(Page images and extracted text)

[Start of Attachment]

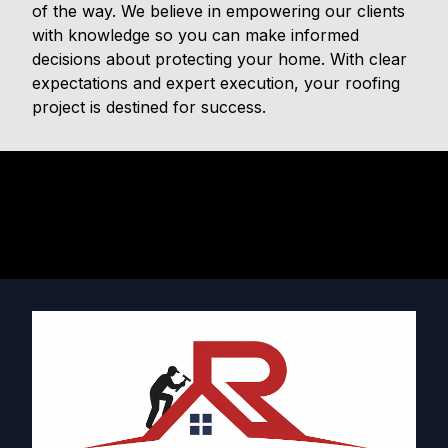
of the way. We believe in empowering our clients
with knowledge so you can make informed
decisions about protecting your home. With clear
expectations and expert execution, your roofing
project is destined for success.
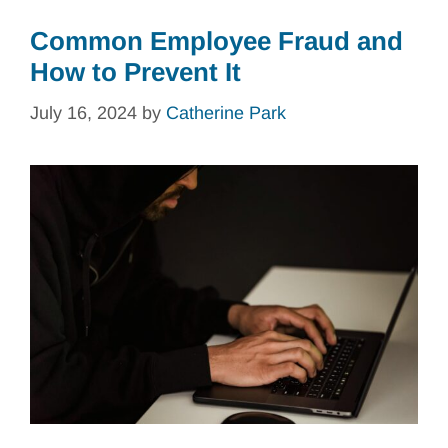
Common Employee Fraud and
How to Prevent It
July 16, 2024
by
Catherine Park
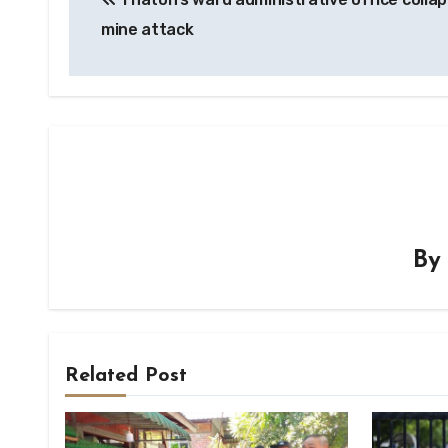
navigation
mine attack
B
Related Post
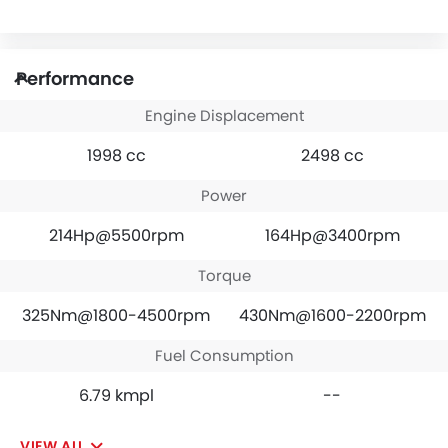
Performance
Engine Displacement
1998 cc
2498 cc
Power
214Hp@5500rpm
164Hp@3400rpm
Torque
325Nm@1800-4500rpm
430Nm@1600-2200rpm
Fuel Consumption
6.79 kmpl
--
VIEW ALL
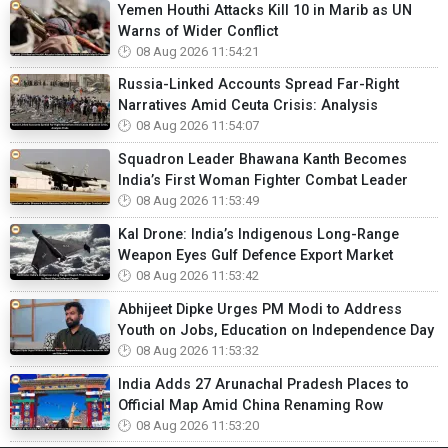
Yemen Houthi Attacks Kill 10 in Marib as UN
Warns of Wider Conflict
08 Aug 2026 11:54:21
Russia-Linked Accounts Spread Far-Right
Narratives Amid Ceuta Crisis: Analysis
08 Aug 2026 11:54:07
Squadron Leader Bhawana Kanth Becomes
India’s First Woman Fighter Combat Leader
08 Aug 2026 11:53:49
Kal Drone: India’s Indigenous Long-Range
Weapon Eyes Gulf Defence Export Market
08 Aug 2026 11:53:42
Abhijeet Dipke Urges PM Modi to Address
Youth on Jobs, Education on Independence Day
08 Aug 2026 11:53:32
India Adds 27 Arunachal Pradesh Places to
Official Map Amid China Renaming Row
08 Aug 2026 11:53:20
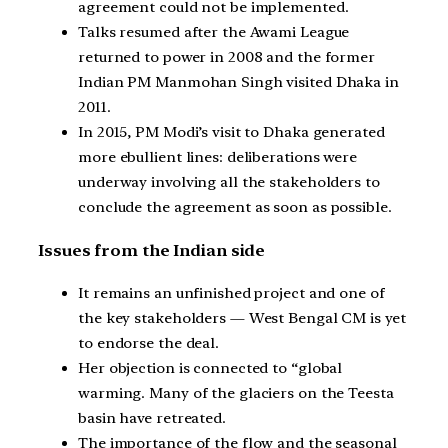
agreement could not be implemented.
Talks resumed after the Awami League
returned to power in 2008 and the former
Indian PM Manmohan Singh visited Dhaka in
2011.
In 2015, PM Modi’s visit to Dhaka generated
more ebullient lines: deliberations were
underway involving all the stakeholders to
conclude the agreement as soon as possible.
Issues from the Indian side
It remains an unfinished project and one of
the key stakeholders — West Bengal CM is yet
to endorse the deal.
Her objection is connected to “global
warming. Many of the glaciers on the Teesta
basin have retreated.
The importance of the flow and the seasonal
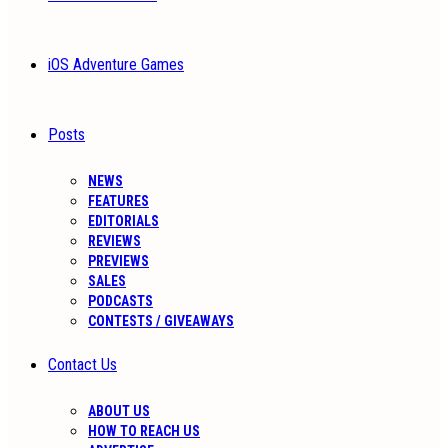
iOS Adventure Games
Posts
NEWS
FEATURES
EDITORIALS
REVIEWS
PREVIEWS
SALES
PODCASTS
CONTESTS / GIVEAWAYS
Contact Us
ABOUT US
HOW TO REACH US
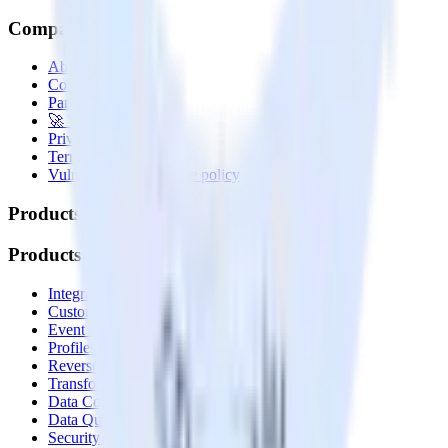
Company
About
Contact us
Partner with us
🚀 We’re hiring!
Privacy policy
Terms of service
Vulnerability disclosure policy
Products
Products
Integrations library
Customer Data Platform
Event Stream
Profiles
Reverse ETL
Transformations
Data Compliance Toolkit
Data Quality Toolkit
Security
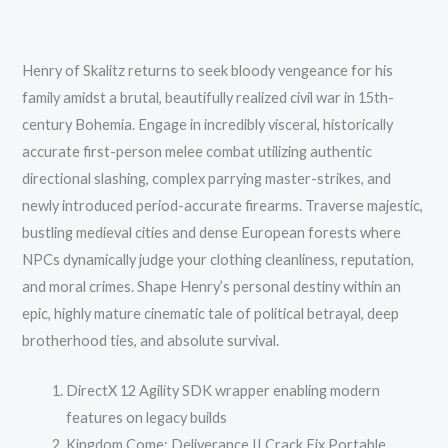
Henry of Skalitz returns to seek bloody vengeance for his
family amidst a brutal, beautifully realized civil war in 15th-
century Bohemia. Engage in incredibly visceral, historically
accurate first-person melee combat utilizing authentic
directional slashing, complex parrying master-strikes, and
newly introduced period-accurate firearms. Traverse majestic,
bustling medieval cities and dense European forests where
NPCs dynamically judge your clothing cleanliness, reputation,
and moral crimes. Shape Henry’s personal destiny within an
epic, highly mature cinematic tale of political betrayal, deep
brotherhood ties, and absolute survival.
DirectX 12 Agility SDK wrapper enabling modern
features on legacy builds
Kingdom Come: Deliverance II Crack Fix Portable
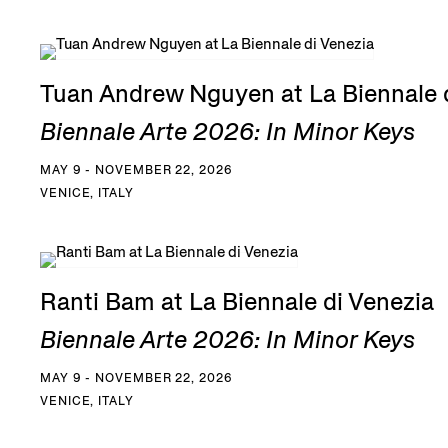
Tuan Andrew Nguyen at La Biennale 
Biennale Arte 2026: In Minor Keys
MAY 9 - NOVEMBER 22, 2026
VENICE, ITALY
Ranti Bam at La Biennale di Venezia
Biennale Arte 2026: In Minor Keys
MAY 9 - NOVEMBER 22, 2026
VENICE, ITALY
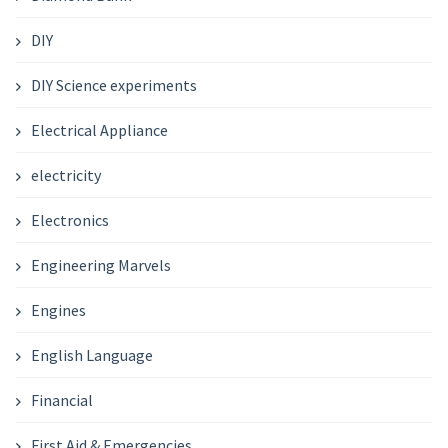
DIY
DIY Science experiments
Electrical Appliance
electricity
Electronics
Engineering Marvels
Engines
English Language
Financial
First Aid & Emergencies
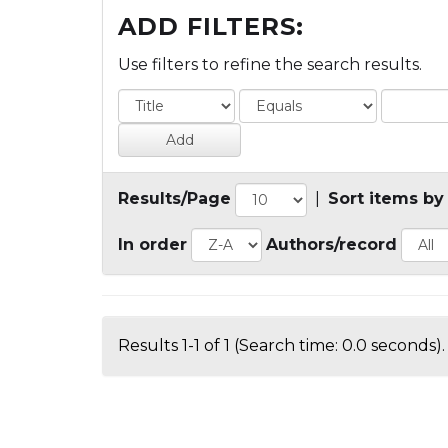
ADD FILTERS:
Use filters to refine the search results.
Results/Page
|
Sort items by
In order
Authors/record
Results 1-1 of 1 (Search time: 0.0 seconds).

[End of Attachment]

Request ▸
Without any of its images, the data above should be returned exactly.

Exercise response ▸
of the way. We believe in empowering our clients
with knowledge so you can make informed
decisions about protecting your home. With clear
expectations and expert execution, your roofing
project is destined for success.
Common Employee Fraud and
How to Prevent It
July 16, 2024
by
Catherine Park
navigation
mine attack
B
Related Post
Performance
Engine Displacement
1998 cc
2498 cc
Power
214Hp@5500rpm
164Hp@3400rpm
Torque
325Nm@1800-4500rpm
430Nm@1600-2200rpm
Fuel Consumption
6.79 kmpl
--
VIEW ALL
Yemen Houthi Attacks Kill 10 in Marib as UN
Warns of Wider Conflict
08 Aug 2026 11:54:21
Russia-Linked Accounts Spread Far-Right
Narratives Amid Ceuta Crisis: Analysis
08 Aug 2026 11:54:07
Squadron Leader Bhawana Kanth Becomes
India’s First Woman Fighter Combat Leader
08 Aug 2026 11:53:49
Kal Drone: India’s Indigenous Long-Range
Weapon Eyes Gulf Defence Export Market
08 Aug 2026 11:53:42
Abhijeet Dipke Urges PM Modi to Address
Youth on Jobs, Education on Independence Day
08 Aug 2026 11:53:32
India Adds 27 Arunachal Pradesh Places to
Official Map Amid China Renaming Row
08 Aug 2026 11:53:20
agreement could not be implemented.
Talks resumed after the Awami League
returned to power in 2008 and the former
Indian PM Manmohan Singh visited Dhaka in
2011.
In 2015, PM Modi’s visit to Dhaka generated
more ebullient lines: deliberations were
underway involving all the stakeholders to
conclude the agreement as soon as possible.
Issues from the Indian side
It remains an unfinished project and one of
the key stakeholders — West Bengal CM is yet
to endorse the deal.
Her objection is connected to “global
warming. Many of the glaciers on the Teesta
basin have retreated.
The importance of the flow and the seasonal
iOS Adventure Games
Posts
NEWS
FEATURES
EDITORIALS
REVIEWS
PREVIEWS
SALES
PODCASTS
CONTESTS / GIVEAWAYS
Contact Us
ABOUT US
HOW TO REACH US
Company
About
Contact us
Partner with us
🚀 We’re hiring!
Privacy policy
Terms of service
Vulnerability disclosure policy
Products
Products
Integrations library
Customer Data Platform
Event Stream
Profiles
Reverse ETL
Transformations
Data Compliance Toolkit
Data Quality Toolkit
Security
Henry of Skalitz returns to seek bloody vengeance for his
family amidst a brutal, beautifully realized civil war in 15th-
century Bohemia. Engage in incredibly visceral, historically
accurate first-person melee combat utilizing authentic
directional slashing, complex parrying master-strikes, and
newly introduced period-accurate firearms. Traverse majestic,
bustling medieval cities and dense European forests where
NPCs dynamically judge your clothing cleanliness, reputation,
and moral crimes. Shape Henry’s personal destiny within an
epic, highly mature cinematic tale of political betrayal, deep
brotherhood ties, and absolute survival.
DirectX 12 Agility SDK wrapper enabling modern
features on legacy builds
Kingdom Come: Deliverance II Crack Fix Portable
Tuan Andrew Nguyen at La Biennale 
Biennale Arte 2026: In Minor Keys
MAY 9 - NOVEMBER 22, 2026
VENICE, ITALY
Ranti Bam at La Biennale di Venezia
Biennale Arte 2026: In Minor Keys
MAY 9 - NOVEMBER 22, 2026
VENICE, ITALY
DIY
DIY Science experiments
Electrical Appliance
electricity
Electronics
Engineering Marvels
Engines
English Language
Financial
First Aid & Emergencies
ADD FILTERS:
Use filters to refine the search results.
Results/Page
|
Sort items by
In order
Authors/record
Results 1-1 of 1 (Search time: 0.0 seconds).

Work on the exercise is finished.